PROVIDED INFORMATION below:

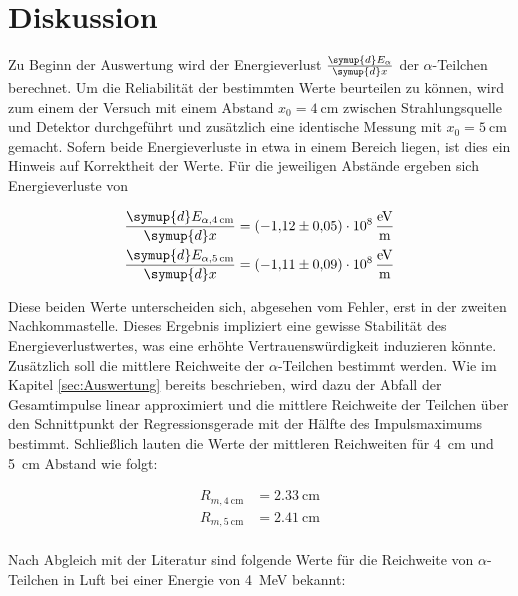 


\section{Diskussion}
\label{sec:Diskussion}

Zu Beginn der Auswertung wird der Energieverlust $\frac{\symup{d}E_\alpha}{\symup{d}x}$ der $\alpha$-Teilchen berechnet.
Um die Reliabilität der bestimmten Werte beurteilen zu können, wird zum einem der Versuch mit einem Abstand $x_0 = \qty{4}{\centi\meter}$
zwischen Strahlungsquelle und Detektor durchgeführt und zusätzlich eine identische Messung mit $x_0 = \qty{5}{\centi\meter}$ gemacht.
Sofern beide Energieverluste in etwa in einem Bereich liegen, ist dies ein Hinweis auf Korrektheit der Werte. Für die jeweiligen 
Abstände ergeben sich Energieverluste von 

\begin{align}
    \frac{\symup{d}E_{\alpha\text{,}\qty{4}{\centi \meter}}}{\symup{d}x} &= \qty{-1.12 \pm 0.05e8}{\eV\per\meter} \\
    \frac{\symup{d}E_{\alpha\text{,}\qty{5}{\centi \meter}}}{\symup{d}x} &= \qty{-1.11 \pm 0.09e8}{\eV\per\meter}
\end{align}

\noindent Diese beiden Werte unterscheiden sich, abgesehen vom Fehler, erst in der zweiten Nachkommastelle. Dieses Ergebnis 
impliziert eine gewisse Stabilität des Energieverlustwertes, was eine erhöhte Vertrauenswürdigkeit induzieren könnte.\\

\noindent Zusätzlich soll die mittlere Reichweite der $\alpha$-Teilchen bestimmt werden. Wie im Kapitel \ref{sec:Auswertung} bereits 
beschrieben, wird dazu der Abfall der Gesamtimpulse linear approximiert und die mittlere Reichweite der Teilchen über den 
Schnittpunkt der Regressionsgerade mit der Hälfte des Impulsmaximums bestimmt. Schließlich lauten die Werte der mittleren 
Reichweiten für \qty{4}{\centi\meter} und \qty{5}{\centi\meter} Abstand wie folgt:

\begin{align}
    R_{m, \qty{4}{\centi \meter}} &= \qty{2.33}{\centi \meter} \\
    R_{m, \qty{5}{\centi \meter}} &= \qty{2.41}{\centi \meter} \\
\end{align}

\noindent Nach Abgleich mit der Literatur\cite{Reichweite_Strahlung} sind folgende Werte für die Reichweite von $\alpha$-Teilchen 
in Luft bei einer Energie von \qty{4}{\mega\eV} bekannt:

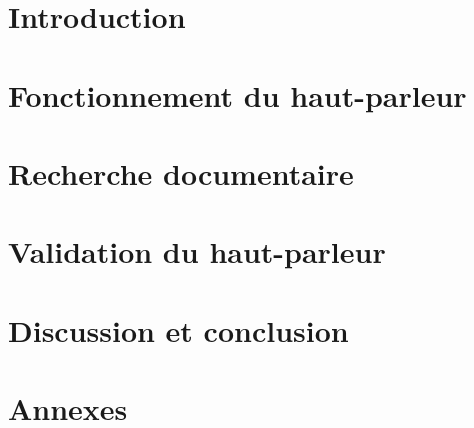 \documentclass{report}
\begin{document}





\clearpage
\tableofcontents
\clearpage

\chapter{Introduction}



\chapter{Fonctionnement du haut-parleur}


\clearpage


\clearpage


\clearpage


\clearpage



\chapter{Recherche documentaire}


\clearpage



\chapter{Validation du haut-parleur}



\chapter{Discussion et conclusion}


\clearpage


\clearpage



\nocite{*}

\chapter{Annexes}


\clearpage


\clearpage


\clearpage


\clearpage


\end{document}
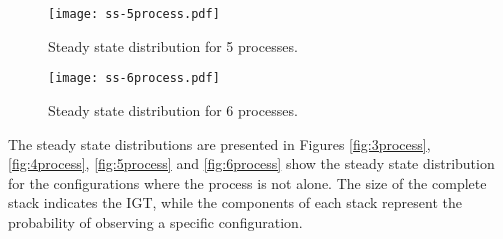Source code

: \begin{figure}
    \centering
    \texttt{[image: ss-5process.pdf]}
    \caption{Steady state distribution for 5 processes.}
    \label{fig:ss-5process}
\end{figure}

\begin{figure}
    \centering
    \texttt{[image: ss-6process.pdf]}
    \caption{Steady state distribution for 6 processes.}
    \label{fig:ss-6process}
\end{figure}

The steady state distributions are presented in Figures \ref{fig:3process}, \ref{fig:4process}, \ref{fig:5process} and \ref{fig:6process} show the steady state distribution for the configurations where the process is not alone.
The size of the complete stack indicates the IGT, while the components of each stack represent the probability of observing a specific configuration.
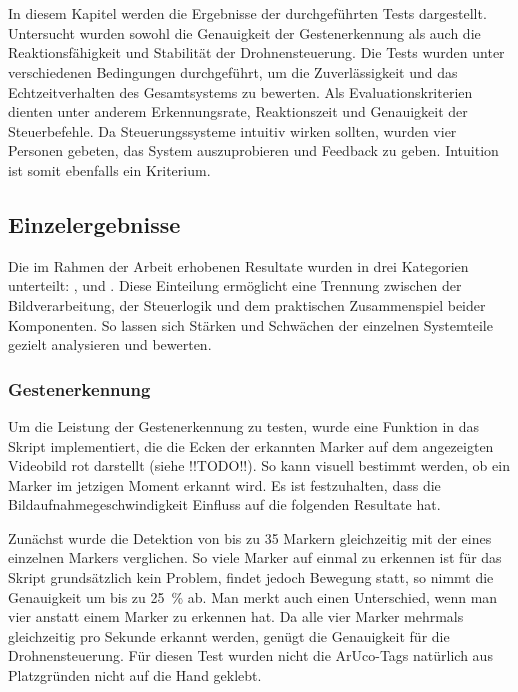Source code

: \chapter{\chapFour}
\label{cha:chapter4} %

\begingroup
\fontsize{12pt}{14pt}\selectfont

In diesem Kapitel werden die Ergebnisse der durchgeführten Tests dargestellt.
Untersucht wurden sowohl die Genauigkeit der Gestenerkennung als auch die Reaktionsfähigkeit und Stabilität der Drohnensteuerung.
Die Tests wurden unter verschiedenen Bedingungen durchgeführt, um die Zuverlässigkeit und das Echtzeitverhalten des Gesamtsystems zu bewerten.
Als Evaluationskriterien dienten unter anderem Erkennungsrate, Reaktionszeit und Genauigkeit der Steuerbefehle.
Da Steuerungssysteme intuitiv wirken sollten, wurden vier Personen gebeten, das System auszuprobieren und Feedback zu geben.
Intuition ist somit ebenfalls ein Kriterium.

\section{Einzelergebnisse}

Die im Rahmen der Arbeit erhobenen Resultate wurden in drei Kategorien unterteilt: ,  und .
Diese Einteilung ermöglicht eine Trennung zwischen der Bildverarbeitung, der Steuerlogik und dem praktischen Zusammenspiel beider Komponenten.
So lassen sich Stärken und Schwächen der einzelnen Systemteile gezielt analysieren und bewerten.

\subsection{Gestenerkennung}
\label{sub:geRec}

Um die Leistung der Gestenerkennung zu testen, wurde eine Funktion in das Skript implementiert, die die Ecken der erkannten Marker auf dem angezeigten Videobild rot darstellt (siehe !!TODO!!).
So kann visuell bestimmt werden, ob ein Marker im jetzigen Moment erkannt wird.
Es ist festzuhalten, dass die Bildaufnahmegeschwindigkeit Einfluss auf die folgenden Resultate hat.\footnotemark{}

Zunächst wurde die Detektion von bis zu 35 Markern gleichzeitig mit der eines einzelnen Markers verglichen.
So viele Marker auf einmal zu erkennen ist für das Skript grundsätzlich kein Problem, findet jedoch Bewegung statt, so nimmt die Genauigkeit um bis zu \SI{25}{\percent} ab.
Man merkt auch einen Unterschied, wenn man vier anstatt einem Marker zu erkennen hat.
Da alle vier Marker mehrmals gleichzeitig pro Sekunde erkannt werden, genügt die Genauigkeit für die Drohnensteuerung.
Für diesen Test wurden nicht die ArUco-Tags natürlich aus Platzgründen nicht auf die Hand geklebt.

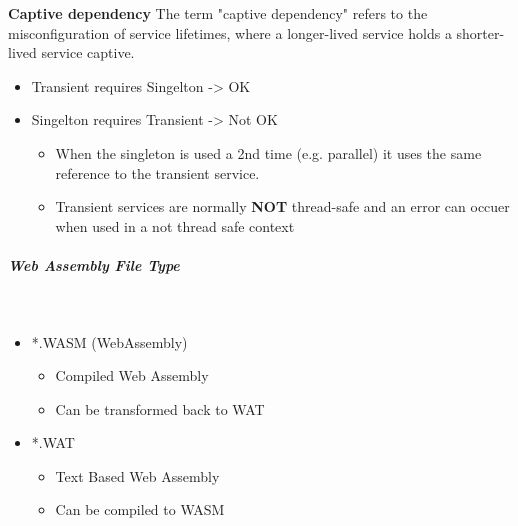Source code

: \documentclass[11pt,twoside,landscape]{article}
\begin{document}
\begin{multicols}{4}
\textbf{Captive dependency}
The term "captive dependency" refers to the misconfiguration of service lifetimes, where a longer-lived service holds a shorter-lived service captive.
\begin{itemize}
\item Transient requires Singelton -> OK
\item Singelton requires Transient -> Not OK
\begin{itemize}
\item When the singleton is used a 2nd time (e.g. parallel) it uses the same reference to the transient service.
\item Transient services are normally \textbf{NOT} thread-safe and an error can occuer when used in a not thread safe context
\end{itemize}
\end{itemize}
\subparagraph{Web Assembly File Type} \
\label{sec:orgbd53f45}
\begin{itemize}
\item *.WASM (WebAssembly)
\begin{itemize}
\item Compiled Web Assembly
\item Can be transformed back to WAT
\end{itemize}

\item *.WAT
\begin{itemize}
\item Text Based Web Assembly
\item Can be compiled to WASM
\end{itemize}


\end{itemize}
\end{multicols}
\end{document}
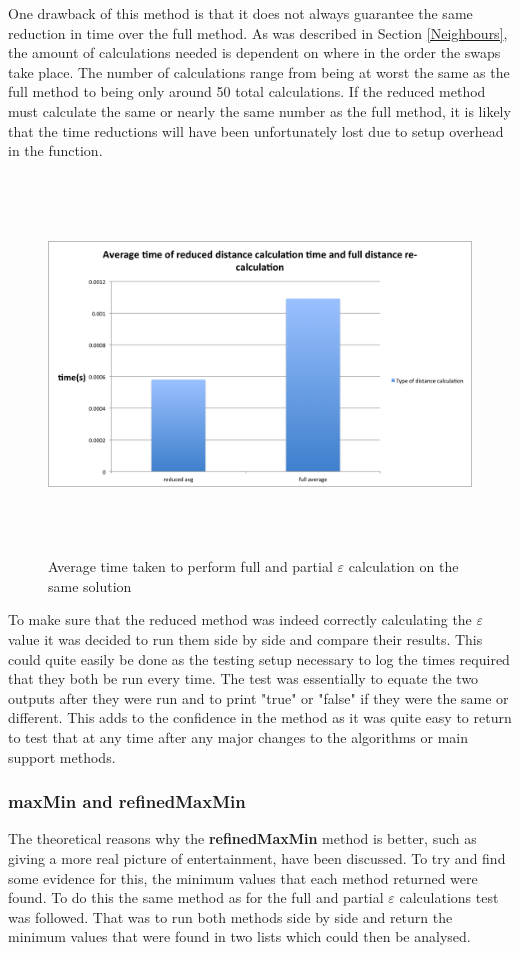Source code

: \documentclass[12pt]{report}
\begin{document}
One drawback of this method is that it does not always guarantee the same reduction in time over the full method. As was described in Section \ref{Neighbours}, the amount of calculations needed is dependent on where in the order the swaps take place. The number of calculations range from being at worst the same as the full method to being only around 50 total calculations. If the reduced method must calculate the same or nearly the same number as the full method, it is likely that the time reductions will have been unfortunately lost due to setup overhead in the function.

\begin{figure}[H]
\centering
\includegraphics[width=18cm, height=10cm]{../code/misc/reducedvsFullDistanceCalc}
\caption{Average time taken to perform full and partial $\varepsilon$ calculation on the same solution}
\label{f_recalcComparison}
\end{figure}

To make sure that the reduced method was indeed correctly calculating the $\varepsilon$ value it was decided to run them side by side and compare their results. This could quite easily be done as the testing setup necessary to log the times required that they both be run every time. The test was essentially to equate the two outputs after they were run and to print "true" or "false" if they were the same or different. This adds to the confidence in the method as it was quite easy to return to test that at any time after any major changes to the algorithms or main support methods.

\subsubsection{maxMin and refinedMaxMin}
The theoretical reasons why the \textbf{refinedMaxMin} method is better, such as giving a more real picture of entertainment, have been discussed. To try and find some evidence for this, the  minimum values that each method returned were found. To do this the same method as for the full and partial $\varepsilon$ calculations test was followed. That was to run both methods side by side and return the minimum values that were found in two lists which could then be analysed.
\end{document}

End of PROVIDED INFORMATION.

▶ [ACTIVITY]:
The word "Abstand" appears in how many lines of the data? Answer with only the number.

▶ [RESULT]:
2